In this article, the term partitioning means the process of physically dividing data into separate data stores. It is not the same as SQL Server table partitioning.

Why partition data?

  • Improve scalability. When you scale up a single database system, it will eventually reach a physical hardware limit. If you divide data across multiple partitions, each hosted on a separate server, you can scale out the system almost indefinitely.

  • Improve performance. Data access operations on each partition take place over a smaller volume of data. Correctly done, partitioning can make your system more efficient. Operations that affect more than one partition can run in parallel.

  • Improve security. In some cases, you can separate sensitive and nonsensitive data into different partitions and apply different security controls to the sensitive data.

  • Provide operational flexibility. Partitioning offers many opportunities for fine-tuning operations, maximizing administrative efficiency, and minimizing cost. For example, you can define different strategies for management, monitoring, backup and restore, and other administrative tasks based on the importance of the data in each partition.

  • Match the data store to the pattern of use. Partitioning allows each partition to be deployed on a different type of data store, based on cost and the built-in features that data store offers. For example, large binary data can be stored in blob storage, while more structured data can be held in a document database. See Choose the right data store.

  • Improve availability. Separating data across multiple servers avoids a single point of failure. If one instance fails, only the data in that partition is unavailable. Operations on other partitions can continue. For managed PaaS data stores, this consideration is less relevant, because these services are designed with built-in redundancy.

Designing partitions

There are three typical strategies for partitioning data:

  • Horizontal partitioning (often called sharding). In this strategy, each partition is a separate data store, but all partitions have the same schema. Each partition is known as a shard and holds a specific subset of the data, such as all the orders for a specific set of customers.

  • Vertical partitioning. In this strategy, each partition holds a subset of the fields for items in the data store. The fields are divided according to their pattern of use. For example, frequently accessed fields might be placed in one vertical partition and less frequently accessed fields in another.

  • Functional partitioning. In this strategy, data is aggregated according to how it is used by each bounded context in the system. For example, an e-commerce system might store invoice data in one partition and product inventory data in another.

These strategies can be combined, and we recommend that you consider them all when you design a partitioning scheme. For example, you might divide data into shards and then use vertical partitioning to further subdivide the data in each shard.

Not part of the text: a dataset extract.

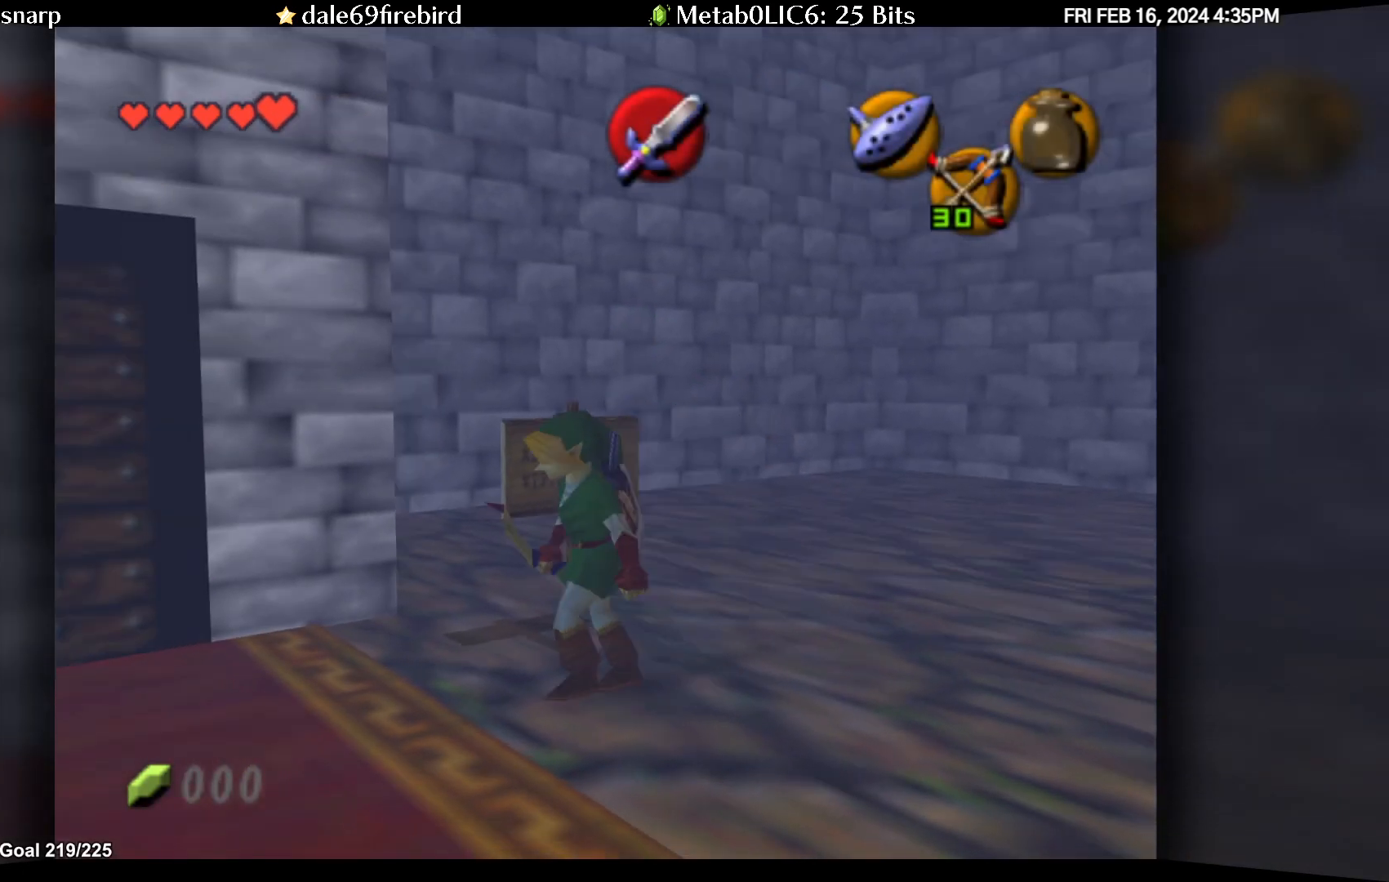
{"buttons": [], "left_stick": "center", "events": [[217, "left_stick", "up-left"], [350, "left_stick", "up"], [467, "left_stick", "center"]]}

Horizontal partitioning (sharding)

Figure 1 shows horizontal partitioning or sharding. In this example, product inventory data is divided into shards based on the product key. Each shard holds the data for a contiguous range of shard keys (A-G and H-Z), organized alphabetically. Sharding spreads the load over more computers, which reduces contention and improves performance.

Horizontally partitioning (sharding) data based on a partition key

Figure 1 - Horizontally partitioning (sharding) data based on a partition key.

The most important factor is the choice of a sharding key. It can be difficult to change the key after the system is in operation. The key must ensure that data is partitioned to spread the workload as evenly as possible across the shards.

The shards don't have to be the same size. It's more important to balance the number of requests. Some shards might be very large, but each item has a low number of access operations. Other shards might be smaller, but each item is accessed much more frequently. It's also important to ensure that a single shard does not exceed the scale limits (in terms of capacity and processing resources) of the data store.

Avoid creating "hot" partitions that can affect performance and availability. For example, using the first letter of a customer's name causes an unbalanced distribution, because some letters are more common. Instead, use a hash of a customer identifier to distribute data more evenly across partitions.

Choose a sharding key that minimizes any future requirements to split large shards, coalesce small shards into larger partitions, or change the schema. These operations can be very time consuming, and might require taking one or more shards offline while they are performed.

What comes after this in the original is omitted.